== What to do ==
Reproduce every line of the rows below verbatim, keeping each line as it appears.

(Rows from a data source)
━━━━━━━━━━━━━━━━

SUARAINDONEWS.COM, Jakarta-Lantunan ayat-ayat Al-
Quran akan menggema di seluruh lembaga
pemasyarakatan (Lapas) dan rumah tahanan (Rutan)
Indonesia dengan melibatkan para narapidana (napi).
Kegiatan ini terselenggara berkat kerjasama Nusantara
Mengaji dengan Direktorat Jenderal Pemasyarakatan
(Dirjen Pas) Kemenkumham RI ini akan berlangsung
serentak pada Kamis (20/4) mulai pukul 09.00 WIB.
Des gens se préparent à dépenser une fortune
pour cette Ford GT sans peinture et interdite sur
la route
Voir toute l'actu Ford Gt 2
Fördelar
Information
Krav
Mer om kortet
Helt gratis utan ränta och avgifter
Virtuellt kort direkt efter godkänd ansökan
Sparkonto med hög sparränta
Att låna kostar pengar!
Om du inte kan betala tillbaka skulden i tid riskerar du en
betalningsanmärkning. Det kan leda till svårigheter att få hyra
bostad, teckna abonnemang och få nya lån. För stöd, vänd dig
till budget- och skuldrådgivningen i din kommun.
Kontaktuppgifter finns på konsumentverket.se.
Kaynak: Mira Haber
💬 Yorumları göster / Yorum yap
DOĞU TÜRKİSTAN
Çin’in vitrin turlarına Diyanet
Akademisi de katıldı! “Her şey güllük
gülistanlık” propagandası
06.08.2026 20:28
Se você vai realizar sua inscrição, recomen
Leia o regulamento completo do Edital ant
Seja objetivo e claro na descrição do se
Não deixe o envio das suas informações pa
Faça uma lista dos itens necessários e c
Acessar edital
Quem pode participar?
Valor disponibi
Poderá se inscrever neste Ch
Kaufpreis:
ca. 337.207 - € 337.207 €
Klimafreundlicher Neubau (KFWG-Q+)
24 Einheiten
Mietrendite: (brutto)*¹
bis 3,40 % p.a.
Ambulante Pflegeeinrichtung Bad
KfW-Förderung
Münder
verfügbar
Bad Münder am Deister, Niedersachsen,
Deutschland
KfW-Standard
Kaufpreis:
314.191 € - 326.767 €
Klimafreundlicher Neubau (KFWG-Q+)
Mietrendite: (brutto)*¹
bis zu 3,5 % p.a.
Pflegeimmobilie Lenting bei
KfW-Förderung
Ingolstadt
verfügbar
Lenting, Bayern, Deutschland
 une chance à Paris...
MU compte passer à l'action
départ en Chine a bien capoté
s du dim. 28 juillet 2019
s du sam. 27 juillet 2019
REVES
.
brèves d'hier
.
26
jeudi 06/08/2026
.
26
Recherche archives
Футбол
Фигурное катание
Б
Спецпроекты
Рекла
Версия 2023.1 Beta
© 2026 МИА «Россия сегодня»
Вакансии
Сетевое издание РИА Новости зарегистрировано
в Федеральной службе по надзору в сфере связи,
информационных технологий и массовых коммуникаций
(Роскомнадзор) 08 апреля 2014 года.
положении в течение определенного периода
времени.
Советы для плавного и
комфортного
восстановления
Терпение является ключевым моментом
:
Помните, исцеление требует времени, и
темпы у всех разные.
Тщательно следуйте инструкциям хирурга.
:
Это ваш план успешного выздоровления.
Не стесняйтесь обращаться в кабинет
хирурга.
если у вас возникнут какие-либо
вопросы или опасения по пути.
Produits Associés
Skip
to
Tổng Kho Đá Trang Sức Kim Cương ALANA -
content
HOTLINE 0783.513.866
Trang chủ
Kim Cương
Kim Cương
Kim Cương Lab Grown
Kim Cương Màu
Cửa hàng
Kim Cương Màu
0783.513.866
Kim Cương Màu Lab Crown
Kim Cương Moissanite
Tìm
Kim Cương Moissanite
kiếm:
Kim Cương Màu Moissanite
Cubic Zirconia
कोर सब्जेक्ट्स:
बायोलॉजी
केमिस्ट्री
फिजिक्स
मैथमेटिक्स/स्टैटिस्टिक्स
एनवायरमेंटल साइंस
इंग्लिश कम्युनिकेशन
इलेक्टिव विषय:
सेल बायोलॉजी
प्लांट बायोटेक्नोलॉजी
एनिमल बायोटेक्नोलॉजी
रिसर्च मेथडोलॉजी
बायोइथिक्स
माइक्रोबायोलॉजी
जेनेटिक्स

━━━━━━━━━━━━━━━━

== Answer box ==
SUARAINDONEWS.COM, Jakarta-Lantunan ayat-ayat Al-
Quran akan menggema di seluruh lembaga
pemasyarakatan (Lapas) dan rumah tahanan (Rutan)
Indonesia dengan melibatkan para narapidana (napi).
Kegiatan ini terselenggara berkat kerjasama Nusantara
Mengaji dengan Direktorat Jenderal Pemasyarakatan
(Dirjen Pas) Kemenkumham RI ini akan berlangsung
serentak pada Kamis (20/4) mulai pukul 09.00 WIB.
Des gens se préparent à dépenser une fortune
pour cette Ford GT sans peinture et interdite sur
la route
Voir toute l'actu Ford Gt 2
Fördelar
Information
Krav
Mer om kortet
Helt gratis utan ränta och avgifter
Virtuellt kort direkt efter godkänd ansökan
Sparkonto med hög sparränta
Att låna kostar pengar!
Om du inte kan betala tillbaka skulden i tid riskerar du en
betalningsanmärkning. Det kan leda till svårigheter att få hyra
bostad, teckna abonnemang och få nya lån. För stöd, vänd dig
till budget- och skuldrådgivningen i din kommun.
Kontaktuppgifter finns på konsumentverket.se.
Kaynak: Mira Haber
💬 Yorumları göster / Yorum yap
DOĞU TÜRKİSTAN
Çin’in vitrin turlarına Diyanet
Akademisi de katıldı! “Her şey güllük
gülistanlık” propagandası
06.08.2026 20:28
Se você vai realizar sua inscrição, recomen
Leia o regulamento completo do Edital ant
Seja objetivo e claro na descrição do se
Não deixe o envio das suas informações pa
Faça uma lista dos itens necessários e c
Acessar edital
Quem pode participar?
Valor disponibi
Poderá se inscrever neste Ch
Kaufpreis:
ca. 337.207 - € 337.207 €
Klimafreundlicher Neubau (KFWG-Q+)
24 Einheiten
Mietrendite: (brutto)*¹
bis 3,40 % p.a.
Ambulante Pflegeeinrichtung Bad
KfW-Förderung
Münder
verfügbar
Bad Münder am Deister, Niedersachsen,
Deutschland
KfW-Standard
Kaufpreis:
314.191 € - 326.767 €
Klimafreundlicher Neubau (KFWG-Q+)
Mietrendite: (brutto)*¹
bis zu 3,5 % p.a.
Pflegeimmobilie Lenting bei
KfW-Förderung
Ingolstadt
verfügbar
Lenting, Bayern, Deutschland
 une chance à Paris...
MU compte passer à l'action
départ en Chine a bien capoté
s du dim. 28 juillet 2019
s du sam. 27 juillet 2019
REVES
.
brèves d'hier
.
26
jeudi 06/08/2026
.
26
Recherche archives
Футбол
Фигурное катание
Б
Спецпроекты
Рекла
Версия 2023.1 Beta
© 2026 МИА «Россия сегодня»
Вакансии
Сетевое издание РИА Новости зарегистрировано
в Федеральной службе по надзору в сфере связи,
информационных технологий и массовых коммуникаций
(Роскомнадзор) 08 апреля 2014 года.
положении в течение определенного периода
времени.
Советы для плавного и
комфортного
восстановления
Терпение является ключевым моментом
:
Помните, исцеление требует времени, и
темпы у всех разные.
Тщательно следуйте инструкциям хирурга.
:
Это ваш план успешного выздоровления.
Не стесняйтесь обращаться в кабинет
хирурга.
если у вас возникнут какие-либо
вопросы или опасения по пути.
Produits Associés
Skip
to
Tổng Kho Đá Trang Sức Kim Cương ALANA -
content
HOTLINE 0783.513.866
Trang chủ
Kim Cương
Kim Cương
Kim Cương Lab Grown
Kim Cương Màu
Cửa hàng
Kim Cương Màu
0783.513.866
Kim Cương Màu Lab Crown
Kim Cương Moissanite
Tìm
Kim Cương Moissanite
kiếm:
Kim Cương Màu Moissanite
Cubic Zirconia
कोर सब्जेक्ट्स:
बायोलॉजी
केमिस्ट्री
फिजिक्स
मैथमेटिक्स/स्टैटिस्टिक्स
एनवायरमेंटल साइंस
इंग्लिश कम्युनिकेशन
इलेक्टिव विषय:
सेल बायोलॉजी
प्लांट बायोटेक्नोलॉजी
एनिमल बायोटेक्नोलॉजी
रिसर्च मेथडोलॉजी
बायोइथिक्स
माइक्रोबायोलॉजी
जेनेटिक्स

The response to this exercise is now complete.